## Data listing
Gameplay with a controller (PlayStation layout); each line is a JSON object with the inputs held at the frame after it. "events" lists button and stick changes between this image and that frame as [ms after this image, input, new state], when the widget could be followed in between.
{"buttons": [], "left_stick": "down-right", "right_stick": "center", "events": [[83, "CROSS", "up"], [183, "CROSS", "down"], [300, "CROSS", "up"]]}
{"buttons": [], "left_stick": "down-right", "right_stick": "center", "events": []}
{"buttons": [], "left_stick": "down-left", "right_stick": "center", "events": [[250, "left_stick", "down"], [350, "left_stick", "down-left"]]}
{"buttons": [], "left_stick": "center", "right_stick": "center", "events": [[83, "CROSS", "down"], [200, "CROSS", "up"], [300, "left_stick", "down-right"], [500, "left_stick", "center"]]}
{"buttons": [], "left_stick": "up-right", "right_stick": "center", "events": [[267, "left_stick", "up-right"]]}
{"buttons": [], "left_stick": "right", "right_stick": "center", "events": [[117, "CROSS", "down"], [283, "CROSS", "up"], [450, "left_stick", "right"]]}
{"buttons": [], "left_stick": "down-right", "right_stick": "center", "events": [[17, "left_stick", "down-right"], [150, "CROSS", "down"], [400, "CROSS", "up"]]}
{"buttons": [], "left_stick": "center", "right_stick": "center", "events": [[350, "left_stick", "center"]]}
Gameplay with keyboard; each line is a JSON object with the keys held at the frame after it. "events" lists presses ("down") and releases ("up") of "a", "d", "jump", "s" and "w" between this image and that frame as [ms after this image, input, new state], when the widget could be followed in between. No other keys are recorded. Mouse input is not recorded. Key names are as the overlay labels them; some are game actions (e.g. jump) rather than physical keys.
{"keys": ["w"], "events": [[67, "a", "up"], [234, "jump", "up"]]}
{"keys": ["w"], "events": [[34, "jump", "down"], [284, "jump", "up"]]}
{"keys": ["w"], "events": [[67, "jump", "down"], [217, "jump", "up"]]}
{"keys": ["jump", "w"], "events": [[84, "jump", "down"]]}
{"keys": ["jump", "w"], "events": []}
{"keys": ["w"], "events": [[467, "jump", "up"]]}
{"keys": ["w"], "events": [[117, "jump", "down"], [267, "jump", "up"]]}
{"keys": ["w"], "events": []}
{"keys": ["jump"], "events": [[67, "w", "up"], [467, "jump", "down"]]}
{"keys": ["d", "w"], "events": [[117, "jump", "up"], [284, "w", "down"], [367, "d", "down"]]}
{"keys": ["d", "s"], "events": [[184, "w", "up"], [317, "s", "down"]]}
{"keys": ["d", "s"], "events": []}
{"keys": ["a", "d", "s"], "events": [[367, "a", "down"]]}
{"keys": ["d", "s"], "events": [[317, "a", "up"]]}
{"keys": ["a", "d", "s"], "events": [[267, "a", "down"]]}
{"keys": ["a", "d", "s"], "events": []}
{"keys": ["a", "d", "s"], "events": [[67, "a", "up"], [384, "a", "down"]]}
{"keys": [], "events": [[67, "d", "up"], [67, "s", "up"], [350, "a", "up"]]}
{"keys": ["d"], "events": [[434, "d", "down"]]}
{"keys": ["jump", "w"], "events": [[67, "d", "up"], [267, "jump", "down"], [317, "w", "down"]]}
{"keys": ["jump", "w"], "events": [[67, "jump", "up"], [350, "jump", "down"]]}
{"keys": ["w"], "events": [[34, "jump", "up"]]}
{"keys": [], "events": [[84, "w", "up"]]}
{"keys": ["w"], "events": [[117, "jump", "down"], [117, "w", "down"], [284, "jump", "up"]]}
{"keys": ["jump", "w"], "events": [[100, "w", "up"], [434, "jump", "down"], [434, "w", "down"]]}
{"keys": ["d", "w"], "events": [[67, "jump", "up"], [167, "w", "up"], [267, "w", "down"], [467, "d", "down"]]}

## Task brief
Your response should consist of the listing, reproduced exactly.

## Response area
Gameplay with a controller (PlayStation layout); each line is a JSON object with the inputs held at the frame after it. "events" lists button and stick changes between this image and that frame as [ms after this image, input, new state], when the widget could be followed in between.
{"buttons": [], "left_stick": "down-right", "right_stick": "center", "events": [[83, "CROSS", "up"], [183, "CROSS", "down"], [300, "CROSS", "up"]]}
{"buttons": [], "left_stick": "down-right", "right_stick": "center", "events": []}
{"buttons": [], "left_stick": "down-left", "right_stick": "center", "events": [[250, "left_stick", "down"], [350, "left_stick", "down-left"]]}
{"buttons": [], "left_stick": "center", "right_stick": "center", "events": [[83, "CROSS", "down"], [200, "CROSS", "up"], [300, "left_stick", "down-right"], [500, "left_stick", "center"]]}
{"buttons": [], "left_stick": "up-right", "right_stick": "center", "events": [[267, "left_stick", "up-right"]]}
{"buttons": [], "left_stick": "right", "right_stick": "center", "events": [[117, "CROSS", "down"], [283, "CROSS", "up"], [450, "left_stick", "right"]]}
{"buttons": [], "left_stick": "down-right", "right_stick": "center", "events": [[17, "left_stick", "down-right"], [150, "CROSS", "down"], [400, "CROSS", "up"]]}
{"buttons": [], "left_stick": "center", "right_stick": "center", "events": [[350, "left_stick", "center"]]}
Gameplay with keyboard; each line is a JSON object with the keys held at the frame after it. "events" lists presses ("down") and releases ("up") of "a", "d", "jump", "s" and "w" between this image and that frame as [ms after this image, input, new state], when the widget could be followed in between. No other keys are recorded. Mouse input is not recorded. Key names are as the overlay labels them; some are game actions (e.g. jump) rather than physical keys.
{"keys": ["w"], "events": [[67, "a", "up"], [234, "jump", "up"]]}
{"keys": ["w"], "events": [[34, "jump", "down"], [284, "jump", "up"]]}
{"keys": ["w"], "events": [[67, "jump", "down"], [217, "jump", "up"]]}
{"keys": ["jump", "w"], "events": [[84, "jump", "down"]]}
{"keys": ["jump", "w"], "events": []}
{"keys": ["w"], "events": [[467, "jump", "up"]]}
{"keys": ["w"], "events": [[117, "jump", "down"], [267, "jump", "up"]]}
{"keys": ["w"], "events": []}
{"keys": ["jump"], "events": [[67, "w", "up"], [467, "jump", "down"]]}
{"keys": ["d", "w"], "events": [[117, "jump", "up"], [284, "w", "down"], [367, "d", "down"]]}
{"keys": ["d", "s"], "events": [[184, "w", "up"], [317, "s", "down"]]}
{"keys": ["d", "s"], "events": []}
{"keys": ["a", "d", "s"], "events": [[367, "a", "down"]]}
{"keys": ["d", "s"], "events": [[317, "a", "up"]]}
{"keys": ["a", "d", "s"], "events": [[267, "a", "down"]]}
{"keys": ["a", "d", "s"], "events": []}
{"keys": ["a", "d", "s"], "events": [[67, "a", "up"], [384, "a", "down"]]}
{"keys": [], "events": [[67, "d", "up"], [67, "s", "up"], [350, "a", "up"]]}
{"keys": ["d"], "events": [[434, "d", "down"]]}
{"keys": ["jump", "w"], "events": [[67, "d", "up"], [267, "jump", "down"], [317, "w", "down"]]}
{"keys": ["jump", "w"], "events": [[67, "jump", "up"], [350, "jump", "down"]]}
{"keys": ["w"], "events": [[34, "jump", "up"]]}
{"keys": [], "events": [[84, "w", "up"]]}
{"keys": ["w"], "events": [[117, "jump", "down"], [117, "w", "down"], [284, "jump", "up"]]}
{"keys": ["jump", "w"], "events": [[100, "w", "up"], [434, "jump", "down"], [434, "w", "down"]]}
{"keys": ["d", "w"], "events": [[67, "jump", "up"], [167, "w", "up"], [267, "w", "down"], [467, "d", "down"]]}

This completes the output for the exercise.